Üstelik bu okul, öğrencilerine bunca hizmeti devletten çok az para alarak gerçekleştiriyor. Çünkü onun döner sermayesi var. Bahçelerinde gül ve kiraz; tarlalarında şeker pancarı yetiştiriyor bu okul.
Söyler misiniz, günümüz Türkiye’sinde hangi öğrenciye böyle bir ikramiye vurabilir?
Bizler böyle bir okula bir köy çocuğu olarak geldik,
Cumhuriyetin, bir çağdaşlaşma projesi olduğunu kavrayarak öğretmen olduk.

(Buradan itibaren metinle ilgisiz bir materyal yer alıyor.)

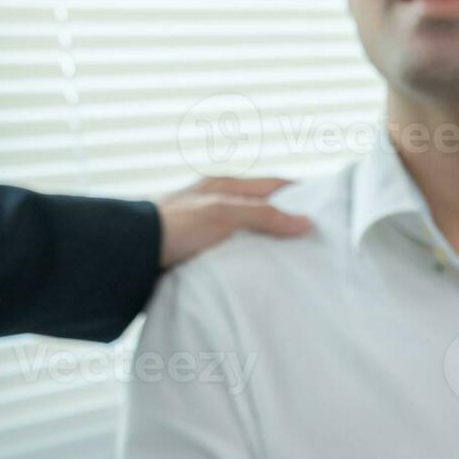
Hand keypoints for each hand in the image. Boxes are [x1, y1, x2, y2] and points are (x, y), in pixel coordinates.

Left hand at [155, 176, 311, 267]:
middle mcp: (218, 202)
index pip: (274, 184)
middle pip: (263, 208)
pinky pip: (233, 253)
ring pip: (248, 232)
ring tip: (292, 263)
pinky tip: (258, 274)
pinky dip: (248, 260)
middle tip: (315, 242)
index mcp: (225, 185)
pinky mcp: (199, 251)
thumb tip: (306, 222)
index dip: (300, 193)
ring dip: (267, 244)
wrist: (132, 253)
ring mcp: (208, 227)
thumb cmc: (175, 225)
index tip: (326, 207)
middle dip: (287, 221)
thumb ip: (264, 216)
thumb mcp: (224, 214)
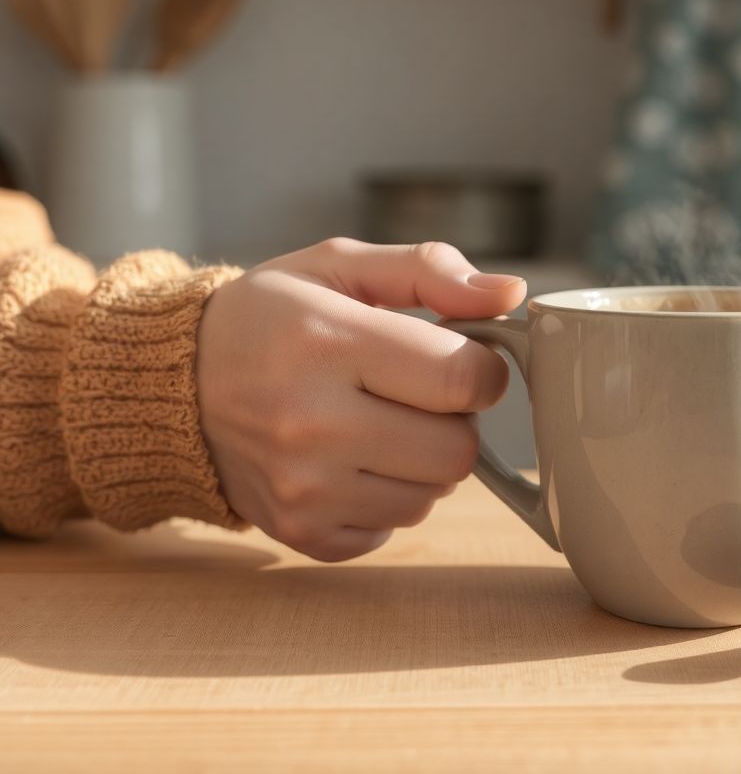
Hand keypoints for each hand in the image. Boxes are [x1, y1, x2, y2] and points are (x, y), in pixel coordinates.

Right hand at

Hepimiz ülkemizin geri kalmış bölgelerinde öğretmenlik yapmak istedik. Çünkü yoksul halkın vergileriyle sırtımız ceket, ayaklarımız kundura görmüştü. Defterimizi, kitaplarımızı, aşımızı, sıcacık yatağımızı bize veren devlete her koşulda hizmet etmek boynumuzun borcuydu. Anadolu’ya gidecek, cehaleti yenecek, ülkeyi Atatürk’ün gösterdiği çağdaş uygarlık düzeyinin üstüne çıkaracaktık.
….Ve devlet, KPSS gibi sınavlara sığınmadı, okulu bitirdiğimiz gün atamamızı yaptı. Cebimize yolluğumuzu koyup görev yerimize gönderdi.
Biz bir geleneğin devamıydık. Bize bırakılan meşaleyi daha iyi daha güzele taşımaktı görevimiz. Bu gelenek bize Fakir Baykurtlardan, Ahmet Yamacılardan mirastı. Okuduğumuz sıralarda, yattığımız yataklarda, yemek yediğimiz masalarda, yıkandığımız kurnalarda, gölgesinde dinlendiğimiz ağaçlarda onların alın teri vardı.
Bizler Köy Enstitülerinin yarattığı vahalarda yetişen köy çocuklarıydık. Bu yüzden aslımızı hiç unutmadık. Hâlâ Atatürk devriminin hedeflediği çağdaş insanın; ancak köy enstitüsü modeli eğitim sistemleriyle yetişebileceğine inanıyoruz.
Bugün “Dünya Çocuk Hakları Günü”. Cuma günü de “Öğretmenler Günü”nü kutlayacağız.
Benim okulum da yukarıda anlatılan okul gibi bir okul diyen çocuklar, gençler el kaldırın!
Ben, sizlerden daha iyi koşullarda öğretmenlik yapıyorum diyen genç meslektaşlarım siz de el kaldırın!
…..
Sahi siz bu ülkenin ilerlediğine inanıyor musunuz?